If a line in the listing below includes the word "docs", pick it out.

→ Record excerpts
BEGIN

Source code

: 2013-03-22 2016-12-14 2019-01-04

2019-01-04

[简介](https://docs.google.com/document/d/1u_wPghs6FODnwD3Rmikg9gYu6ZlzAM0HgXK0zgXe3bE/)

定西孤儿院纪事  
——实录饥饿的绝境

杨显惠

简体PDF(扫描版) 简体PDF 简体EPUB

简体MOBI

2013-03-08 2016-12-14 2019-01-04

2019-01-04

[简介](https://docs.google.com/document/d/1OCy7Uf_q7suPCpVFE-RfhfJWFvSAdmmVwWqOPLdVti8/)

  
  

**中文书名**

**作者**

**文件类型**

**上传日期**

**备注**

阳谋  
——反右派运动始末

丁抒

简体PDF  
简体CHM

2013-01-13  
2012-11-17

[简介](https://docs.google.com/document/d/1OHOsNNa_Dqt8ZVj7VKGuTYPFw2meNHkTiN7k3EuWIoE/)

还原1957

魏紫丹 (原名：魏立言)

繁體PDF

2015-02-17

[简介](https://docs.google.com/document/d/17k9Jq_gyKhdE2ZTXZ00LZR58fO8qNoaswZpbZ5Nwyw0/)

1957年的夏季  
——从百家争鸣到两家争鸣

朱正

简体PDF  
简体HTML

END

→ Your solution
[简介](https://docs.google.com/document/d/1u_wPghs6FODnwD3Rmikg9gYu6ZlzAM0HgXK0zgXe3bE/)
[简介](https://docs.google.com/document/d/1OCy7Uf_q7suPCpVFE-RfhfJWFvSAdmmVwWqOPLdVti8/)
[简介](https://docs.google.com/document/d/1OHOsNNa_Dqt8ZVj7VKGuTYPFw2meNHkTiN7k3EuWIoE/)
[简介](https://docs.google.com/document/d/17k9Jq_gyKhdE2ZTXZ00LZR58fO8qNoaswZpbZ5Nwyw0/)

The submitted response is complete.